Suite à ces constatations, nous pouvons formuler les recommandations suivantes :

  • En ce qui concerne les fournisseurs de la plate forme (Apple et Google), Il est nécessaire de mieux contrôler l’accès des applications aux informations, notamment de géolocalisation, mais pas seulement. A l’heure actuelle, l’iphone permet certains contrôles sur l’accès des applications aux informations de géolocalisation, mais l’utilisateur doit aller lui-même vérifier le paramétrage de ces applications. Android en version « usine » ne permet pas ces contrôles. Plus généralement, la centralisation et la clarification des options de configuration touchant les données personnelles est indispensable sur ces deux plates-formes.

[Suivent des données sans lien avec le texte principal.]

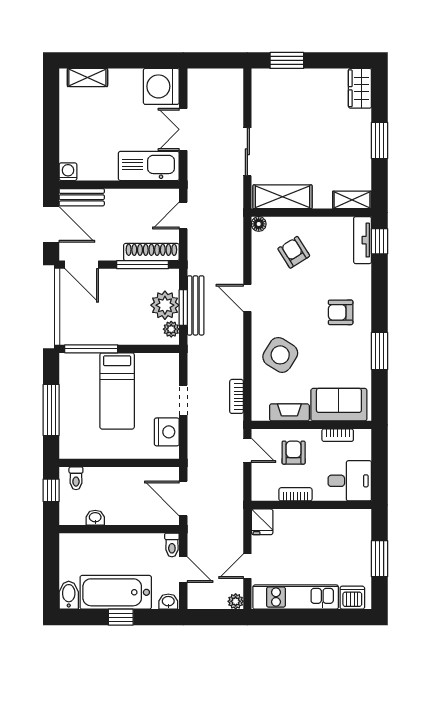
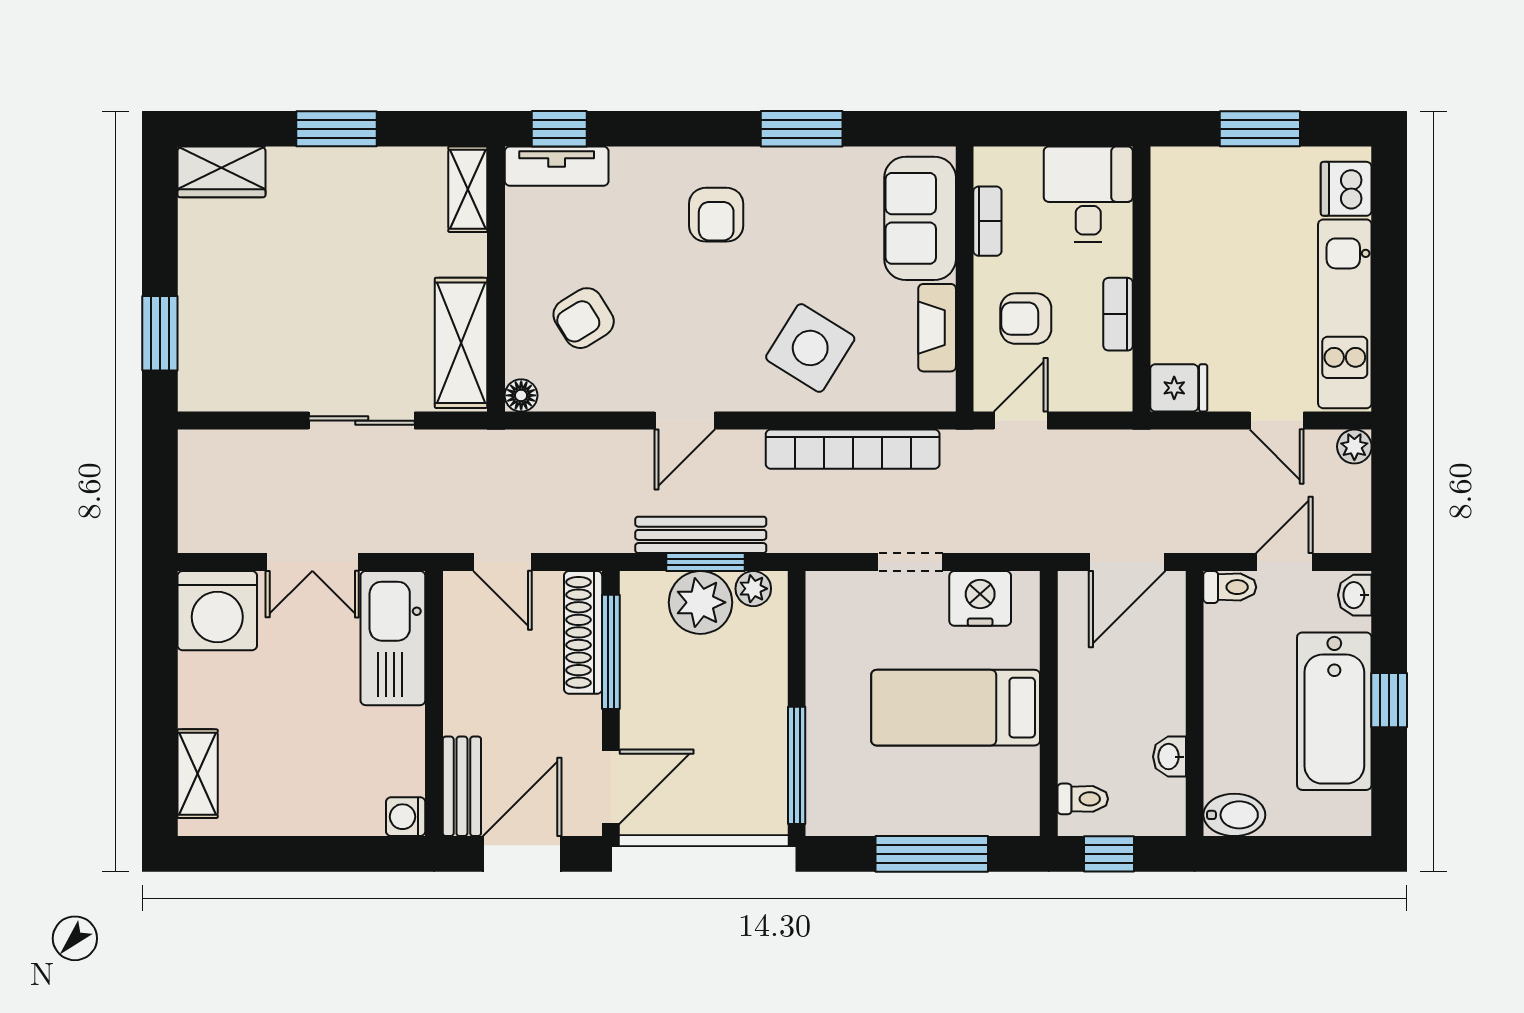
bed: (117, 391) -> (956, 708), moved, turned 180
bookcase: (237, 396) -> (853, 449), width x2.31, depth x1.31
bidet: (69, 595) -> (1234, 815), moved, turned 180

  • Il est également nécessaire de mieux expliquer les traitements et le stockage effectués à distance, de privilégier les traitements locaux des données personnelles, et de mieux séparer les différents types d’information afin d’éviter le croisement publicitaire (identités des comptes en ligne, du téléphone, localisation, etc.). Il semble également impératif de permettre nativement aux utilisateurs d’Android de gérer les droits, en complément des avertissements existants, et de rendre ceux-ci plus compréhensibles. La notion « d’accès au réseau » notamment est beaucoup trop vague.
  • En ce qui concerne les utilisateurs, l’aspect « macroscopique » des informations actuellement fournies est surprenant. Nous leur conseillons la plus grande prudence quand à l’installation d’applications tierces sur leurs mobiles, en particulier des applications gratuites. Cela devrait encourager les développeurs d’application à être moins gourmands en termes de privilèges demandés, quitte à demander rémunération. Malheureusement, les anti-virus actuels sur ces plates-formes ne permettent pas de gérer ces accès aux données de localisation et aux données personnelles.

En conclusion, nous constatons que sur les deux plates-formes mobiles principales, la collecte d’informations de géolocalisation est fréquente et est conservée hors du contrôle de l’utilisateur. Elle est également très peu documentée ; en particulier nous ne connaissons pas l’usage fait de ces données ni la durée de conservation. En conséquence, nous sommes inquiets du développement de cette technologie, qui semble plus utile à des fins commerciales privées.